文摘Hepatitis B virus (HBV) infection remains a global health problem. With about 380 million chronic carriers of the HBV virus, there are over two million global deaths annually. Ghana is among the high endemic countries in Africa, with HBV prevalence ranging from 4.8% to 12.3% in the general population, 10.8% to 12.7% in blood donors and about 10.6% in antenatal clinic (ANC) attendees. The main objectives of this study were to test how socioeconomic factors, risky behaviors, knowledge and awareness of HBV infection correlate with actual HBV status among antenatal clinic attendees and to determine the predictors of HBV testing among ANC attendees. The study employed random sampling technique to sample 500 pregnant women, at mothers’ clinic of Volta Regional Hospital, Ho, Ghana. A structured questionnaire was used to collect information on socio-demographic characteristics, Hepatitis B status, possible risk factors, awareness and knowledge levels of HBV infection. Cross tabulation and the chi-square (χ2) statistic were used to determine statistical independence or association of study variables.
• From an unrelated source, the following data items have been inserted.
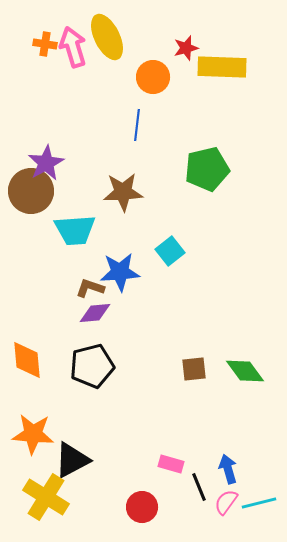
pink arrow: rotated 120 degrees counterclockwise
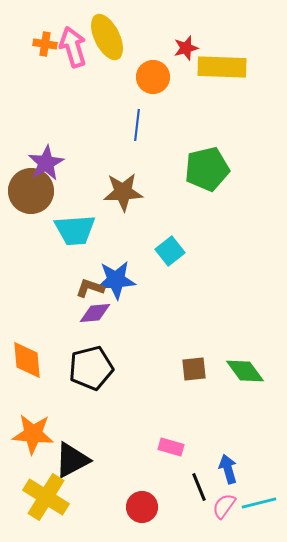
blue star: moved 4 px left, 8 px down
black pentagon: moved 1 px left, 2 px down
pink rectangle: moved 17 px up
pink semicircle: moved 2 px left, 4 px down
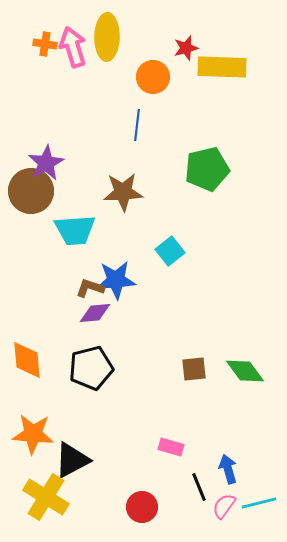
yellow ellipse: rotated 27 degrees clockwise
Kruskal-Wallis test was applied to test for the differences in HBV knowledge scores across HBV status and levels of HBV awareness;and the binomial regression model was used to determine the predictors of HBV testing among ANC attendees. It is evident that age, religion, ethnicity, educational level, blood transfusion, number of blood transfusions, gravidity, parity, awareness of HBV and monthly income were associated with HBV status. Results of the Binomial Logistic Regression model indicate that Age (p = 0.03), Education level (p = 0.04), Religion (p = 0.04), Ethnicity (p = 0.00) and Blood transfusion (p = 0.04) were significant (p 0.05) predictors of HBV testing. Knowledge of HBV status enables patients to seek early treatment, facilitates referral for social support and counseling. We recommend that the Ministry of Health should carry effective education on HBV and its prevention for women of child-bearing age.